Par conclusions régulièrement notifiées le 25 septembre 2024, le salarié sollicite la confirmation du jugement entrepris en ce qu’il a dit le licenciement dénué de cause réelle et sérieuse et son infirmation pour le surplus. Il sollicite la condamnation de la CPS à lui payer les sommes suivantes :
— 815 346 F CFP à titre d’indemnité compensatrice de préavis outre la somme de 81 535 F CFP au titre des congés payés y afférents,
— 271 782 F CFP pour licenciement irrégulier,
— 900 000 F CFP à titre de dommages et intérêts pour licenciement sans cause réelle et sérieuse,
— 500 000 F CFP à titre de dommages et intérêts pour licenciement abusif.
Il soutient en substance que les conventions et accords collectifs ne peuvent comporter des dispositions moins favorables aux salariés que les dispositions légales en application du principe de faveur général de droit auquel est soumis la Polynésie française, qu’étant classé agent de bureau, il ne peut se voir appliquer une période d’essai de trois mois réservée par l’article A 1211-9 du code du travail aux seuls cadres, que la période d’essai prévue au contrat est donc nulle et que la rupture du contrat de travail doit s’analyser en un licenciement sans cause réelle et sérieuse et abusif.
Pour un plus ample exposé des faits, de la procédure et des prétentions respectives des parties, la cour se réfère aux conclusions notifiées par les parties auxquelles elles ont expressément déclaré se rapporter lors des débats.

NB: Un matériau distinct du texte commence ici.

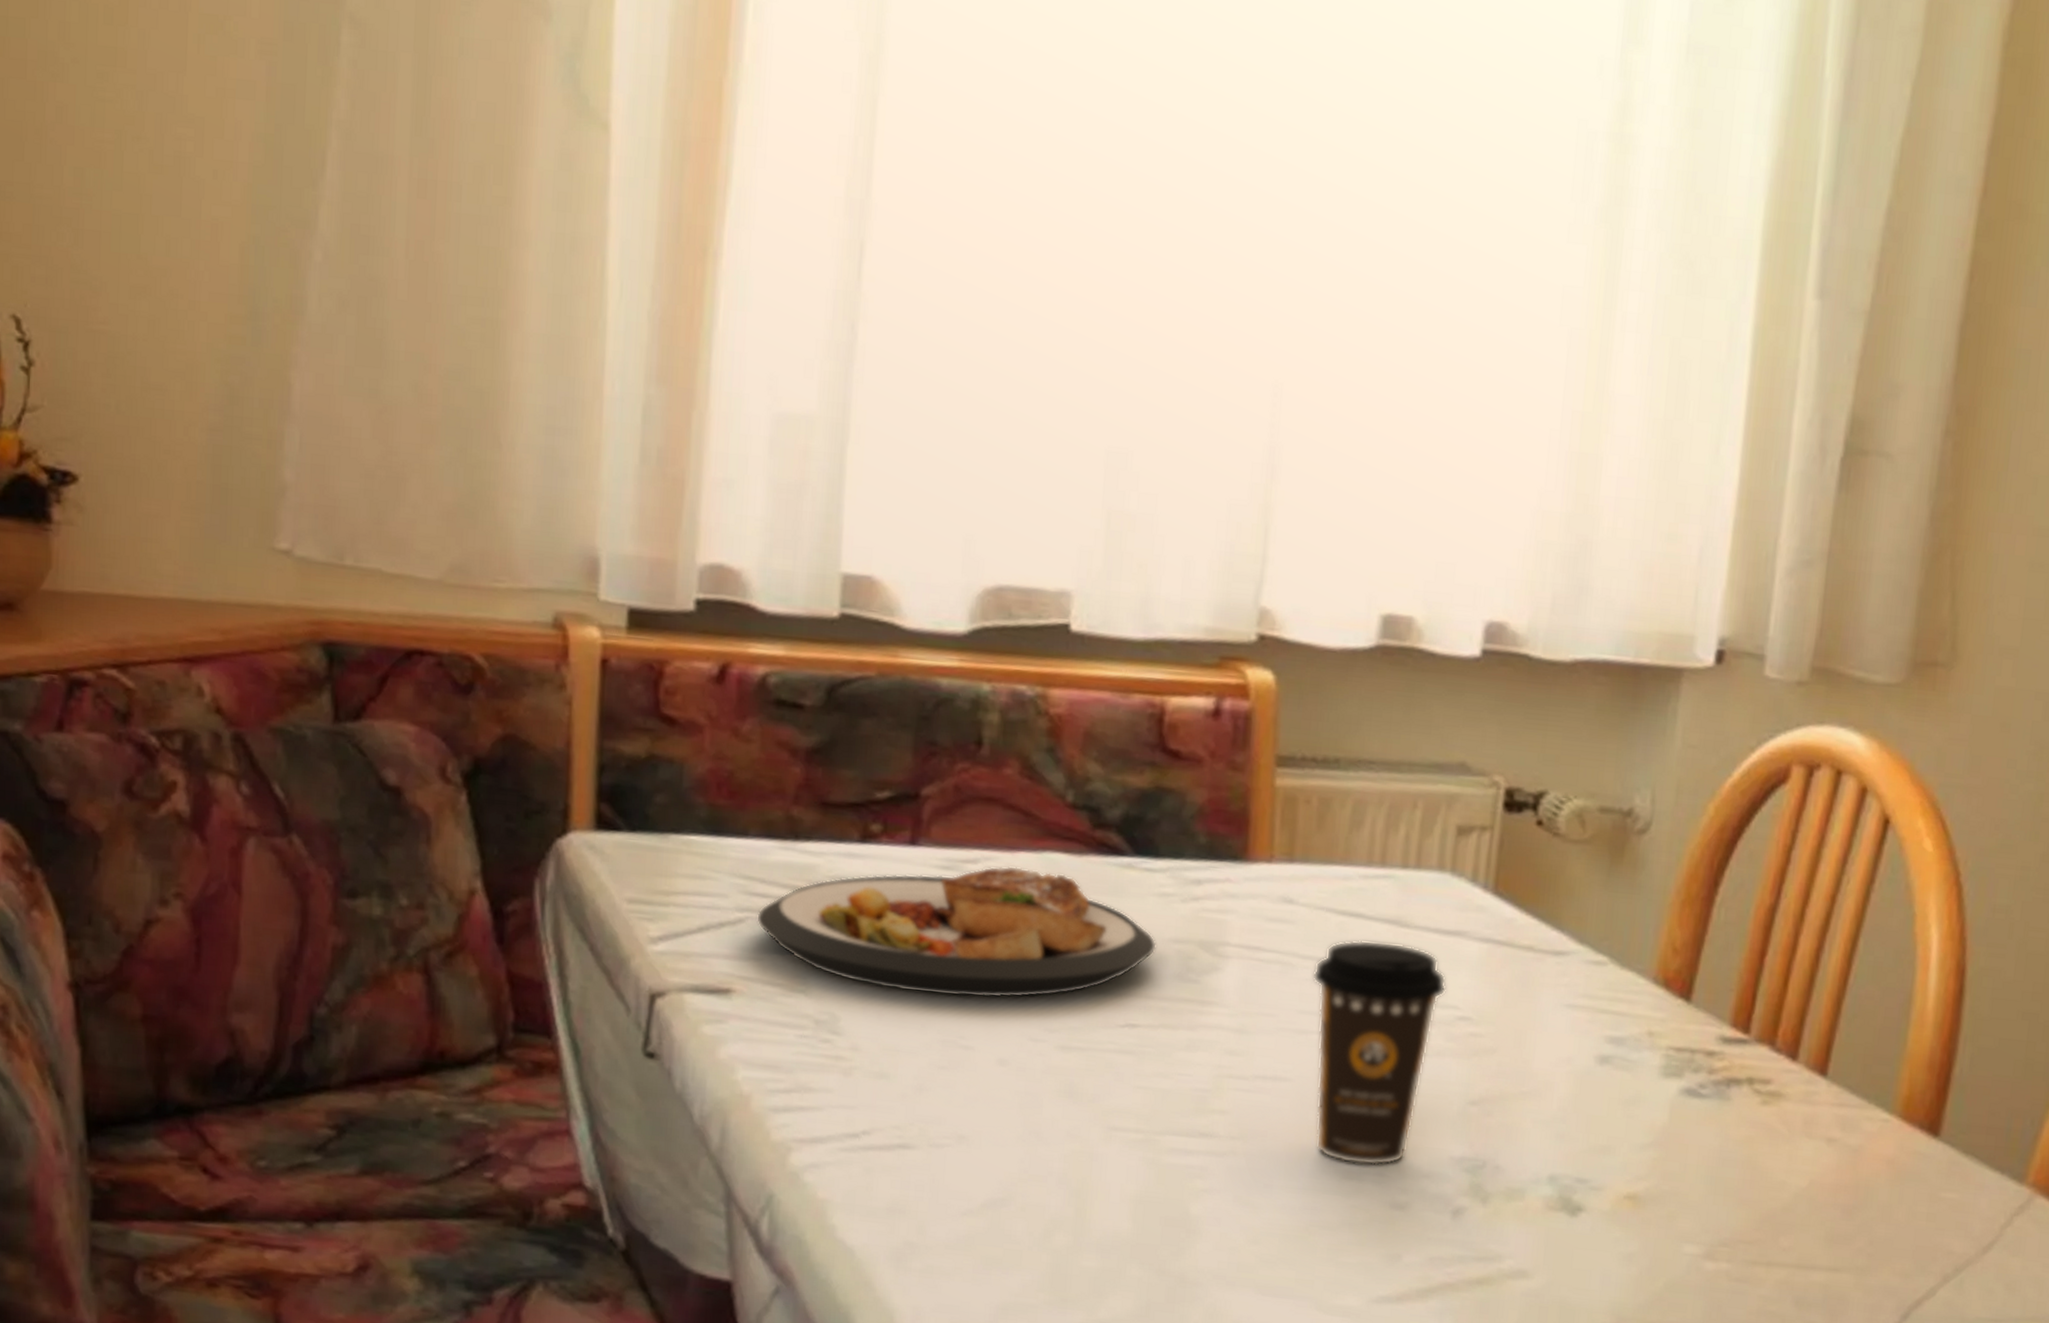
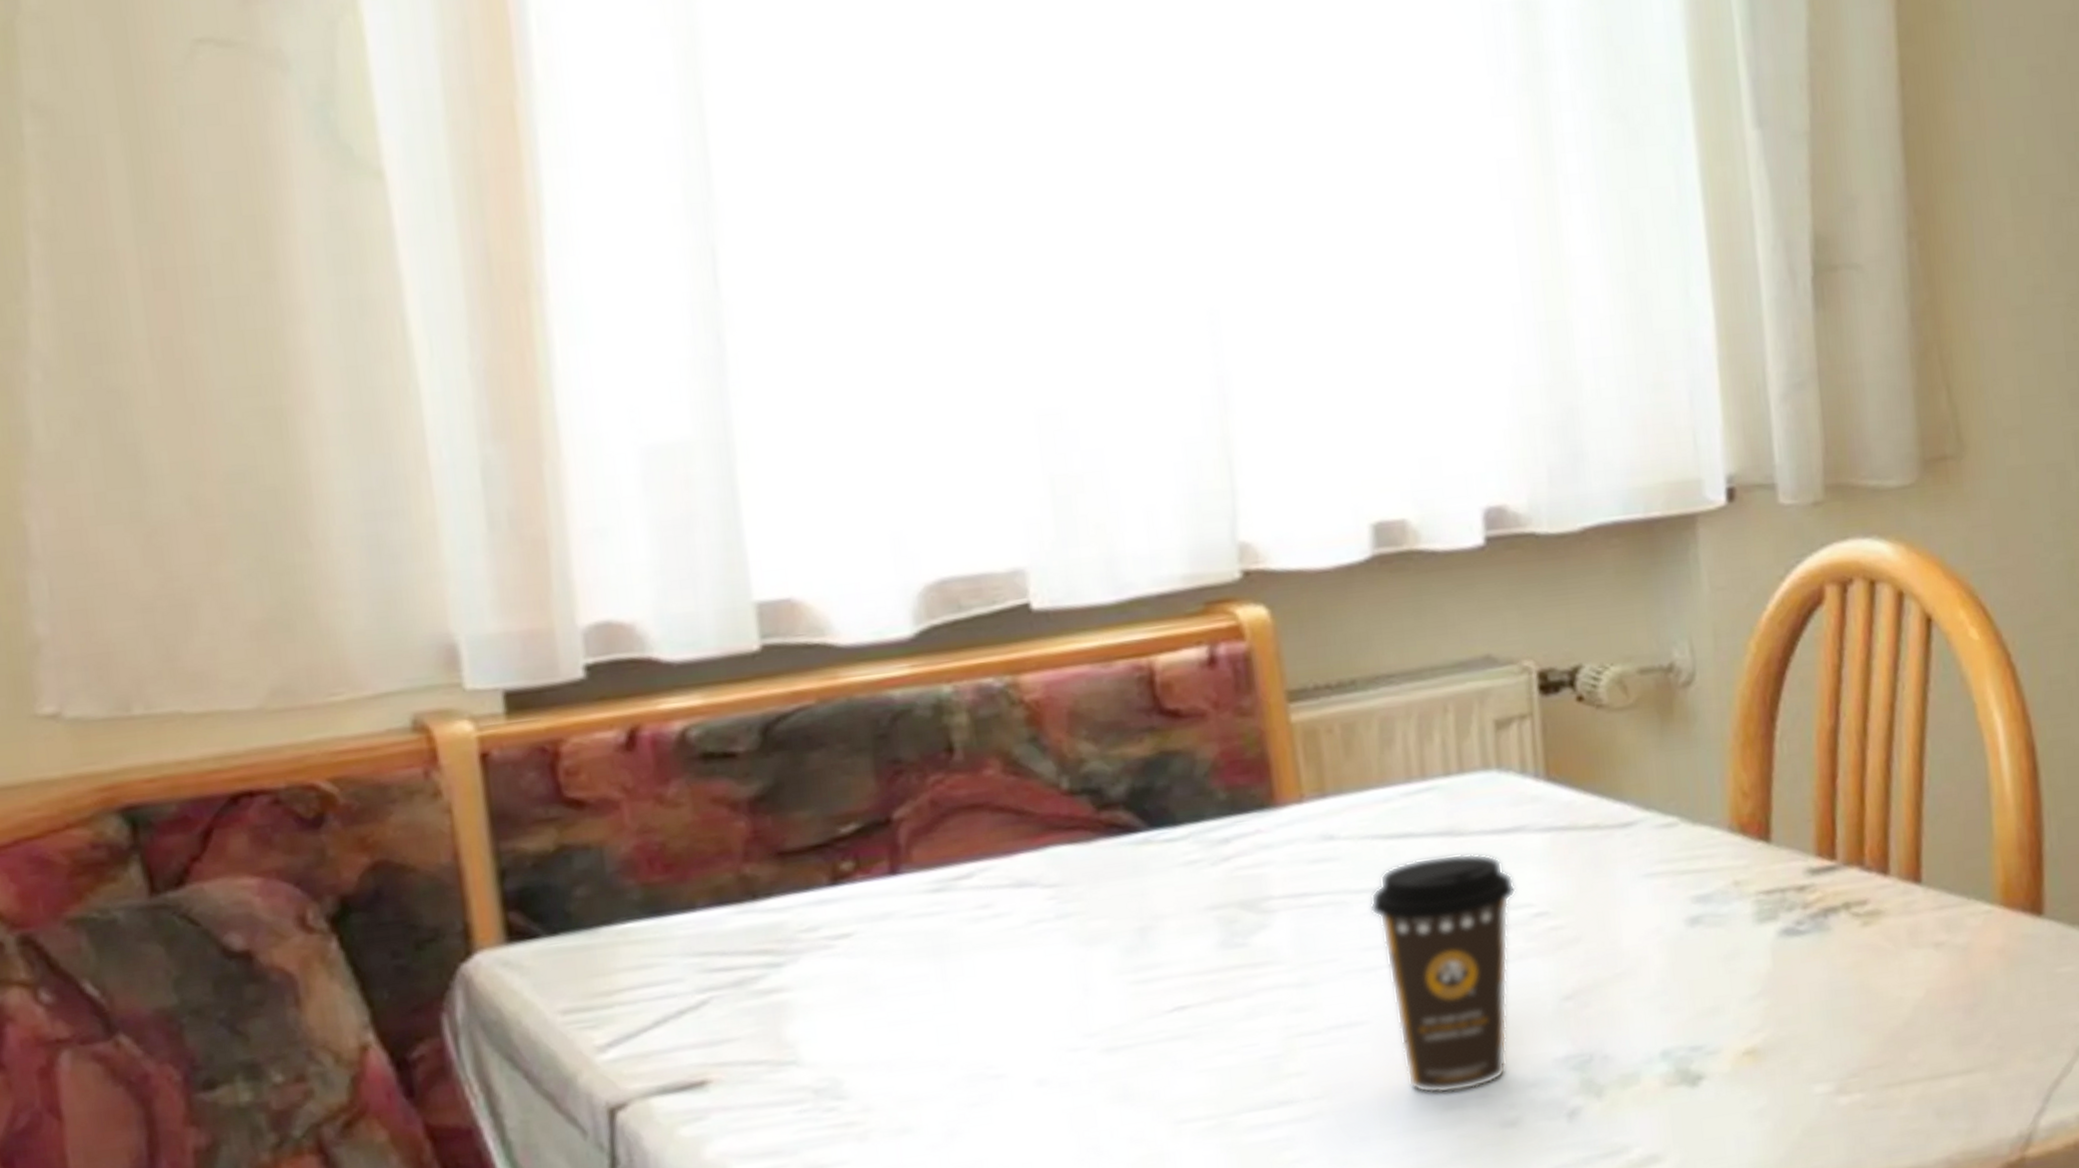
plate: present [757,866,1156,998] -> none [722,866,1193,1038]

L’ordonnance de clôture est intervenue le 14 novembre 2024.
MOTIFS DE LA DECISION :
Sur la régularité de la période d’essai :
Selon l’article A 1211-9 du code du travail de la Polynésie française, 'la durée de la période d’essai est fixée par les conventions collectives du travail. A défaut, elle ne peut être supérieure à un mois pour les ouvriers et employés deux mois pour les agents de maîtrise, techniciens et assimilés, trois mois pour les cadres et assimilés'.

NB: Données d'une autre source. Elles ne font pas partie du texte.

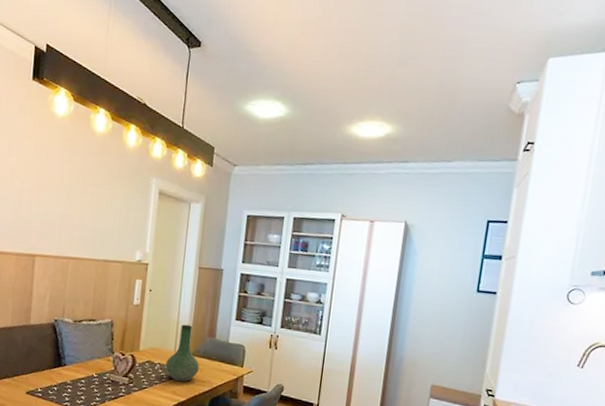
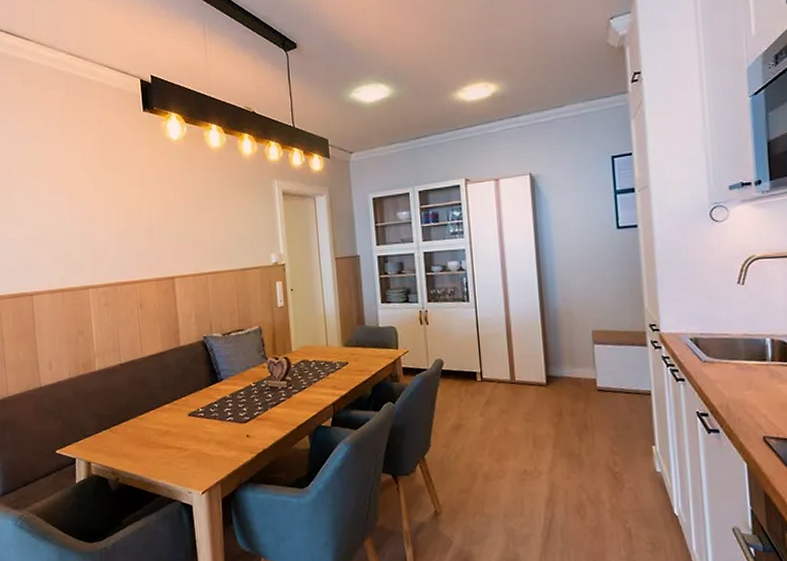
vase: present [165,324,199,382] -> none [320,316,355,375]

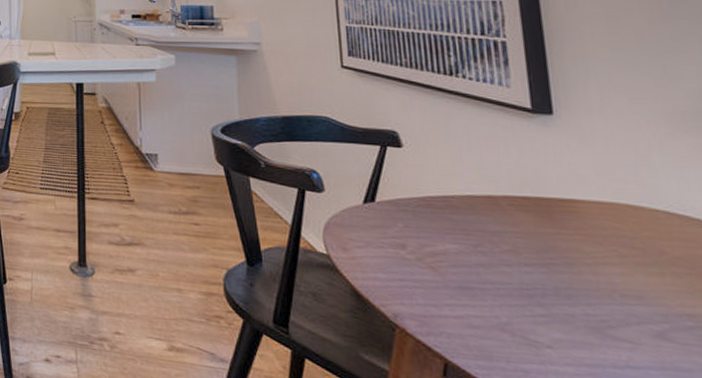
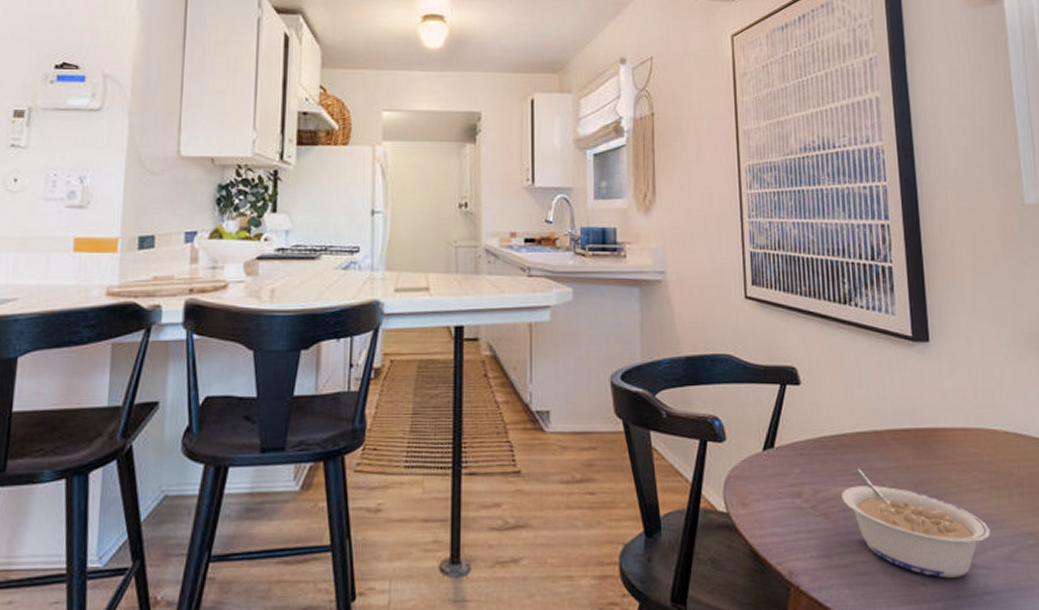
legume: none [450,227,636,347] -> present [841,467,991,578]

Selon l’article LP 2331-1 du code du travail de la Polynésie française 'les conventions et accords collectifs ne peuvent déroger aux dispositions légales qui revêtent un caractère d’ordre public'.

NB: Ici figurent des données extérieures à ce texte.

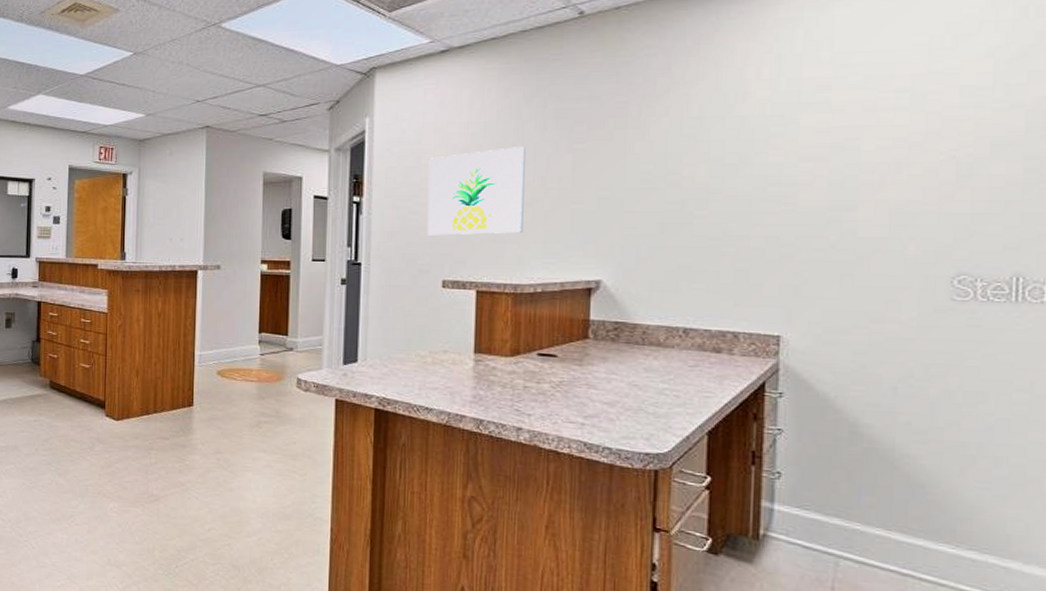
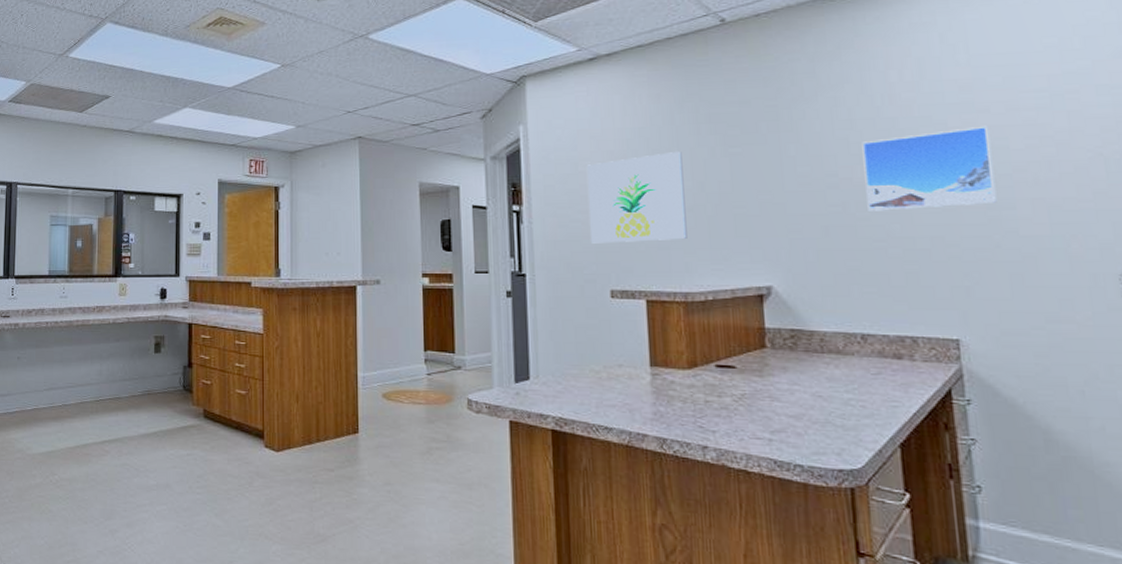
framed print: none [706,125,842,210] -> present [862,125,997,211]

En l’espèce, la durée de la période d’essai n’ a pas un caractère d’ordre public et les dispositions légales relatives à la période d’essai ne s’appliquent qu’ à défaut de conventions collectives du travail. En effet, la période d’essai est le moment ou chacune des parties jauge réciproquement les conditions d’une embauche définitive. Le principe de faveur est d’autant moins applicable que la période d’essai est la condition définitive de l’embauche conformément à la volonté commune des parties.
Les conventions collectives ont donc la possibilité de fixer une durée de période d’essai supérieure à celle prévue par le texte et ne viole pas dans cette hypothèse une réglementation d’ordre public.
En conséquence, la période d’essai de trois mois renouvelable prévue par l’accord d’entreprise de la CPS est licite et la CPS a pu régulièrement mettre fin à la période d’essai prévue au contrat de travail.
Le jugement doit être infirmé et M. [R] doit être condamné à rembourser à la CPS la somme de 1 293 717 F CFP perçue dans le cadre de l’exécution du jugement.
Sur les dépens et l’article 407 du code de procédure civile :
M. [R] qui succombe doit être condamné aux dépens.
L’équité commande d’allouer à la CPS la somme de 200 000 F CFP en application de l’article 407 du code de procédure civile.
PAR CES MOTIFS :
La cour, statuant publiquement, contradictoirement et en dernier ressort ;
Infirme le jugement rendu par le tribunal du travail de Papeete le 7 septembre 2020 en toutes ses dispositions ;
Statuant à nouveau ;
Dit que la période d’essai prévue au contrat de travail de M. [O] [R] est licite ;
Constate que le contrat a été régulièrement rompu durant la période d’essai ;
Condamne M. [O] [R] à rembourser à la Caisse de Prévoyance Sociale de la Polynésie française la somme de 1 293 717 F CFP ;
Condamne M. [O] [R] à payer à la Caisse de Prévoyance Sociale de la Polynésie française la somme de 200 000 F CFP en application de l’article 407 du code de procédure civile ;
Condamne M. [O] [R] aux dépens de première instance et d’appel.
Prononcé à Papeete, le 13 mars 2025.